O espelho de correção digitalizado da redação do Exame Nacional do Ensino Médio (Enem) vai estar disponível para os estudantes a partir do dia 15 de fevereiro. De acordo com o presidente do Instituto Nacional de Estudos e Pesquisas Educacionais Anísio Teixeira (Inep), Luiz Cláudio Costa, a disponibilização das redações aos participantes tem fins pedagógicos.
Um total de 5.683 profissionais farão a correção. O trabalho terá início na próxima semana. Os corretores de redação, convocados por chamada pública, passaram por dois meses de treinamento presencial e à distância, no qual foram abordadas as especificidades de cada competência e o conjunto do texto.
Nesta semana e na próxima, os profissionais terão nova capacitação, voltada para a correção do tema — O Movimento Imigratório para o Brasil no Século XXI. No dia 14 próximo, serão submetidos à pré-teste de avaliação da capacidade de proceder à correção de acordo com o padrão estabelecido pela banca examinadora.
A correção vai avaliar cinco competências: domínio da norma padrão da língua escrita; compreensão da proposta de redação e aplicação de conceitos das várias áreas do conhecimento para o desenvolvimento do tema nos limites estruturais do texto dissertativo-argumentativo; capacidade de selecionar, relacionar, organizar e interpretar informações, fatos, opiniões e argumentos em defesa de um ponto de vista; conhecimento dos mecanismos linguísticos necessários à construção da argumentação; e elaboração de proposta de intervenção para o problema abordado, respeitados os direitos humanos.

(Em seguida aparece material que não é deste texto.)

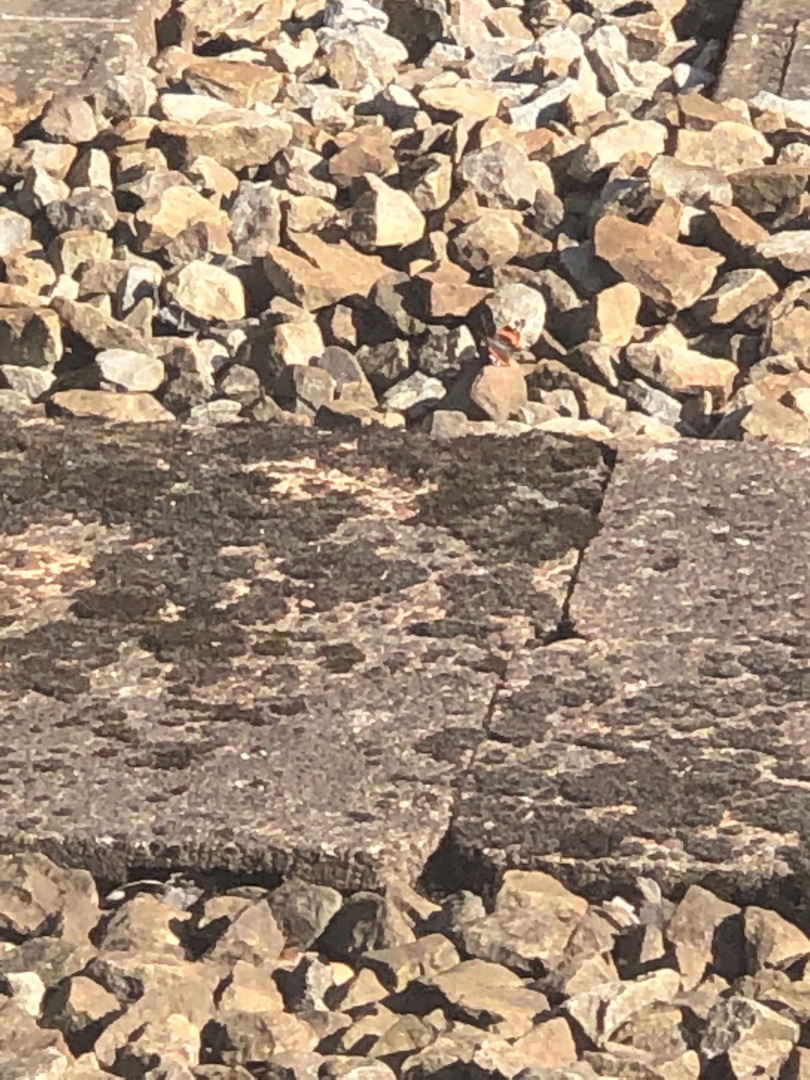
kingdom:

A pontuação em cada competência pode variar até 200 pontos. A nota máxima da redação é de 1 mil pontos.
O estudante terá nota zero na redação se fugir ao tema proposto, apresentar estrutura textual que não seja a do tipo dissertativo-argumentativo, entregar folha em branco, com sete linhas ou menos, copiar os textos motivadores e reproduzir impropérios, desenhos ou palavras de desrespeito aos direitos humanos.
O Inep estima que das 4,1 milhões de redações corrigidas, cerca de 1,2 milhão receberão a terceira correção e aproximadamente 200 mil serão avaliadas pela banca de especialistas.
Após a fase de correção, as redações estarão disponíveis para visualização na página do Inep na internet. Os estudantes terão acesso com a senha pessoal gerada no momento em que fizeram a inscrição para o Enem. Cada participante só terá direito a ver a própria redação.